本文抜粋:

そして家に持って帰ってよく見ると、不良品だと思ってがっかりしました。
ポケットのディテールはあるのですが、中に袋が縫い付けられておらずポケットになっていないんです。
なんだこりゃ?と思いましたが、後々そのディテールの意味を知るのですが、『こんなアウターもあるんだ』という衝撃を受けた一着であります。
スノーパーカーとは?
スノーパーカーを簡単にいうと、
雪山でのカモフラージュのため軍隊で採用されているオーバーコートです。
カモフラというと、グリーンやデザート系のものを思い浮かべますが、
スノーカモは雪上で身を隠すことを想定していて、真っ白な生地が採用されます。
スウェーデン軍をはじめとした各国オリジナルのスノーパーカーはもちろん、
プルオーバーのアノラック型や、後染めしたものも人気があります。
スノーパーカーの歴史
スノーパーカーは各国に採用されていますが、
発祥は北欧の寒い地域スウェーデン軍のようです。
1939年にソ連がフィンランドに侵攻する冬戦争が勃発。
ソ連はその圧倒的な戦力で攻め入ってきました。
フィンランドは国際的な支持を得ていたこともあり、
スウェーデン軍を中心に各国から義勇兵が集まりました。
戦力ではソ連側が有利だったのですが、結果はフィンランド側の勝利。
そのときに活躍したのが雪上でスキーをつかって自在に動き回る部隊。
スキーで行動範囲が広がり、守備が手薄な背後から攻めるような戦術で勝利したそうです。
この時のスウェーデンの義勇兵達が着用していたのが、
M40という真っ白なコットン素材のスノーパーカーです。
これが後に様々なスノーパーカーの原型になるモデルです。
アメリカ軍スノーパーカーのデザインとミリタリーアイテムとしての機能性
僕のものはスウェーデン軍のスノーパーカーではなくアメリカ軍のものです。
M-1950という1950年から米軍にて採用されていたモデルで、
オーバーコートというアウターの上から羽織る外衣です。
暖かさを求めた防寒用ではなく、雪上で一番上に着て身を隠す為のものでした。
この『防寒性がないコート』だというところが、春にぴったりなんです。
スノーパーカーという名前なので冬に活躍しそうですが、
春のアウターにぴったりです。
シルエットが今っぽいです
M51やM65などいわゆるモッズコートで採用されていたフィッシュテイル型の裾に、大きめのフード。ヘルメットの上からでも余裕でフードをかぶれる大きさです。
ウエストにはドローコードが通っていてシルエットに変化をつけたり様々な着方が楽しめるミリタリーアイテムです。
フラップ付きの貫通ポケット
フラップ付きのポケットは貫通式のスルーポケットの仕様です。
冒頭でもふれましたが、ぼくが衝撃を受けたディテールです。

データの抜粋

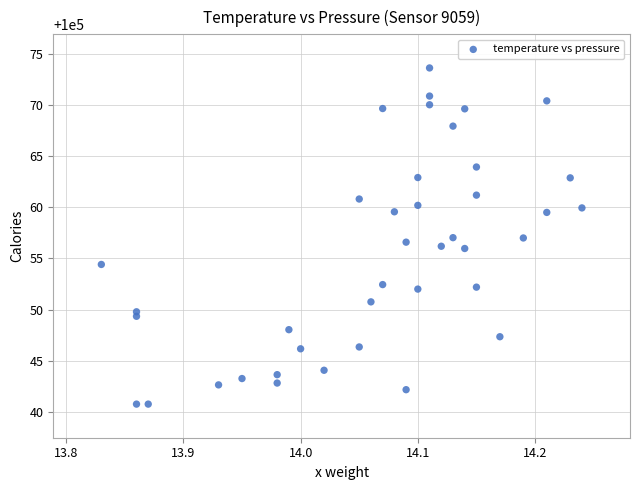

What is the range of Y values (max minus min)?

32.9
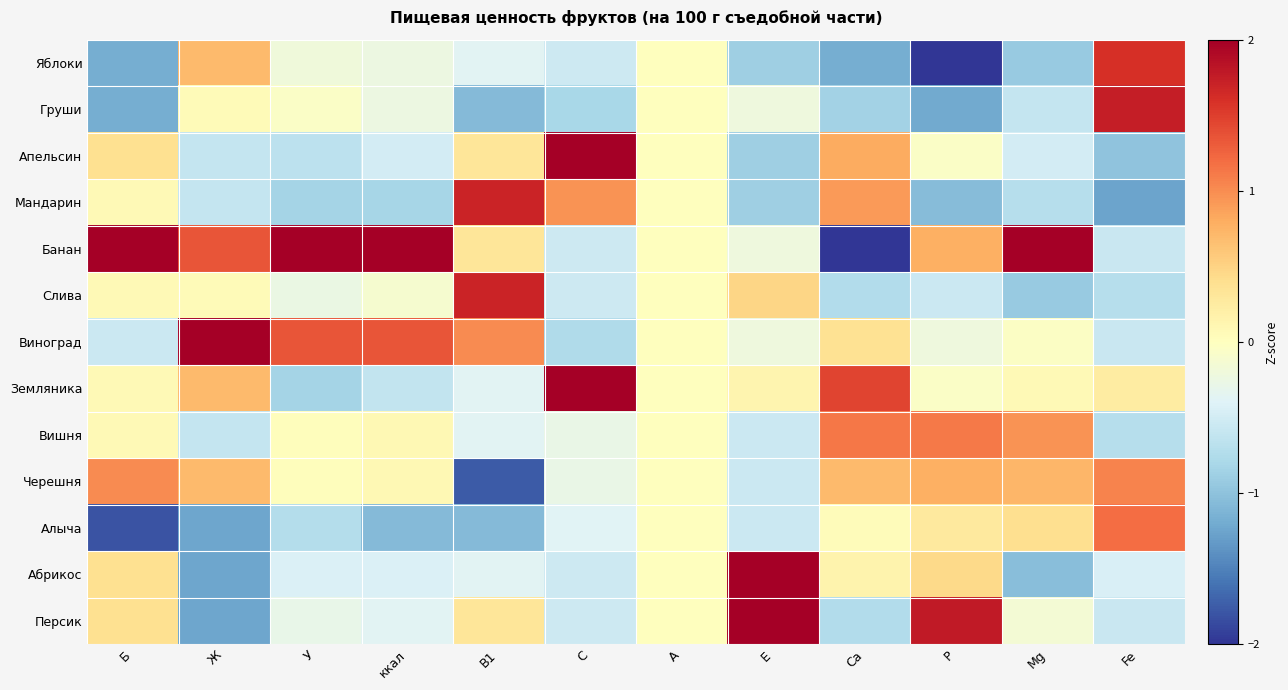

Which series changed the most between C and А?

Апельсин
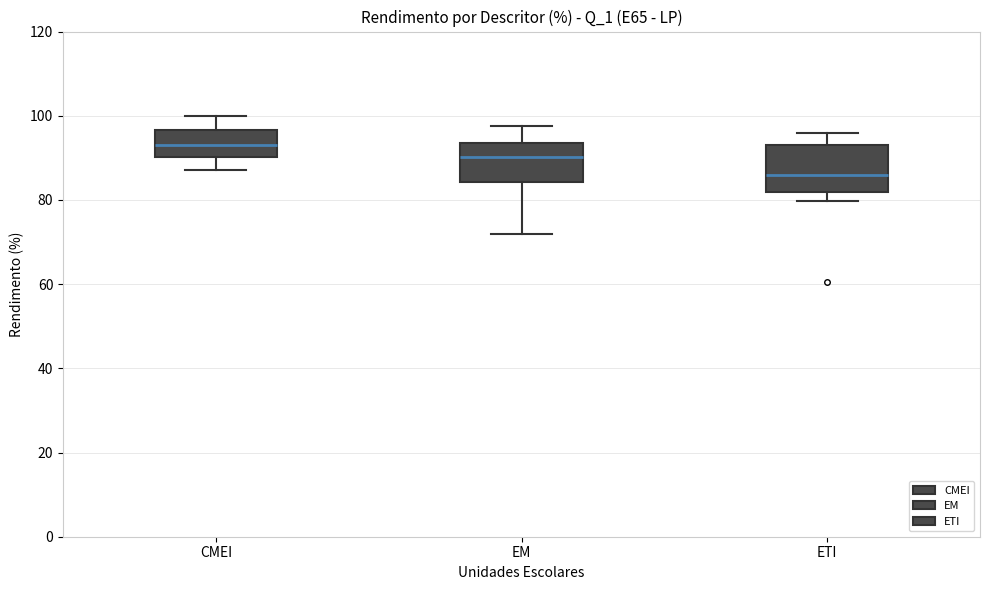

Which box has the lowest median line?

ETI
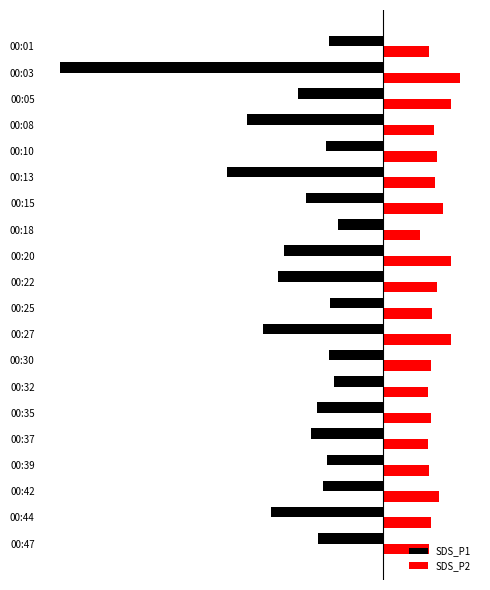

What are all the series names shown in the legend?

SDS_P1, SDS_P2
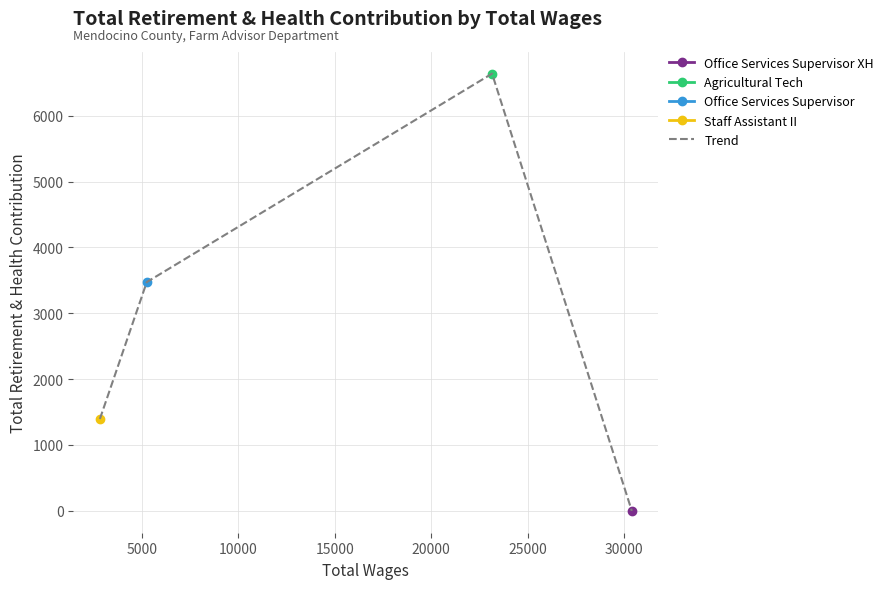

How many interior local peaks does the Trend series have?

1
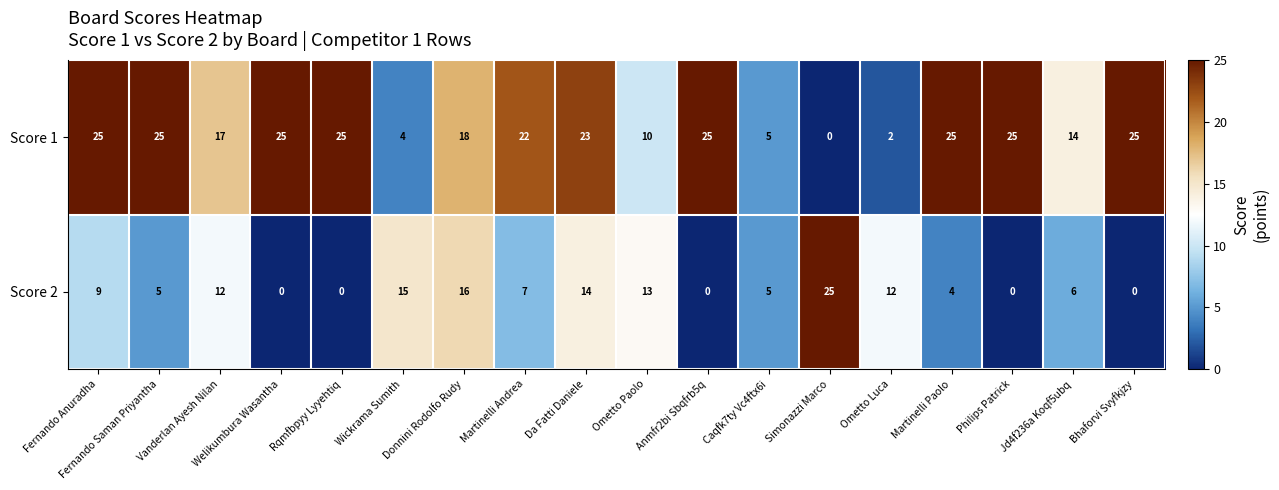

At which label does Score 1 reach its minimum?

Simonazzi Marco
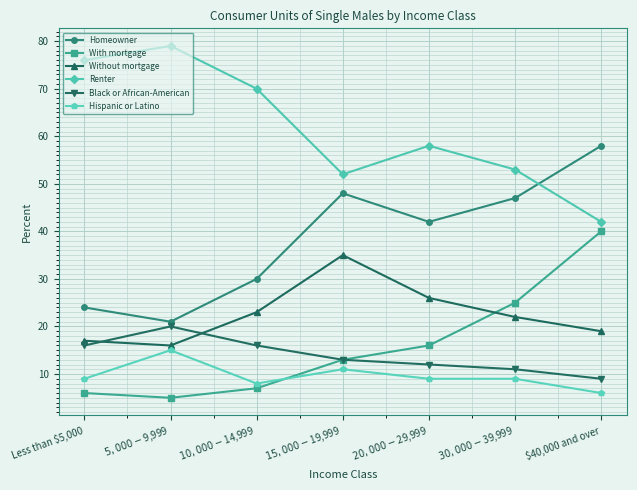

Which category has the lowest value across all series?

$5,000-$9,999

作業指示 1:
スノーパーカーに関する文章について、次の問いにお答えください。
(a) 冬戦争が勃発したのは何年ですか。
(b) スウェーデンの義勇兵達が着用していたスノーパーカーは、何というモデルで、どのような素材でしたか。
(c) 筆者が所有するアメリカ軍のモデルは何という名称で、何年から米軍に採用されていましたか。
作業指示 2:
スノーパーカーに関する文章のうち、「スノーパーカーを簡単にいうと、」を含む箇所から「プルオーバーのアノラック型や、後染めしたものも人気があります。」までを、「スノーカモ」を「雪上迷彩」に置き換えて書き直してください。
作業指示 3:
スノーパーカーに関する文章の続きを、最後の文の後から書き継いでください。

回答 1:
(a) 1939年です。
(b) M40というモデルで、真っ白なコットン素材でした。
(c) M-1950という名称で、1950年から採用されていました。

回答 2:
スノーパーカーを簡単にいうと、
雪山でのカモフラージュのため軍隊で採用されているオーバーコートです。
カモフラというと、グリーンやデザート系のものを思い浮かべますが、
雪上迷彩は雪上で身を隠すことを想定していて、真っ白な生地が採用されます。
スウェーデン軍をはじめとした各国オリジナルのスノーパーカーはもちろん、
プルオーバーのアノラック型や、後染めしたものも人気があります。

回答 3:
どういうことかというと、こうなっています。
ポケットの内側に袋が縫い付けられていないので向こう側が丸見えです。
購入当時は意味がわかりませんでした。
袋のないポケットはポケットとしての機能がありません。
後々先輩に教えてもらって知ったのですが、この貫通式のポケットは
スノーパーカーを着たままでも中に着ているジャケットのポケットを使用できるように工夫されたディテールなんです。
あくまで雪山でのカモフラージュのための服だからこそ生まれたディテールです。
このスノーパーカーの生地が黒いのはなぜ?
1950年代に採用されていたM-1950はコットンの真っ白な生地が採用されています。
1970年以降のモデルではナイロン素材が入るものが主流になっていきます。
本来は白なのですが、僕が買ったものは黒?ダークネイビー?に後染めされいてるものです。
後染めは汚れを隠したり、服の色をあとから変えてしまう製品染めのことです。
生地は染まりますがスナップボタンは染まらずにもとの白いままになる、というのもおもしろいですね。
後染めのスノーパーカーは
オリーブ色だったりブラウン系だったり、様々なカラーのものを見かけます。
雪山でカモフラージュするなら白ですが、
街では白よりも落ち着いた色の方が使いやすいですもんね。
さしずめ、街へのカモフラージュってところでしょうか。
米軍のミルスペックの見方
米軍のアイテムはアメリカ国防総省が定めた規格があり、
細かな規定をクリアしたものだけが採用されます。
そしてミリタリーアイテムは、限られた請負業者が製造します。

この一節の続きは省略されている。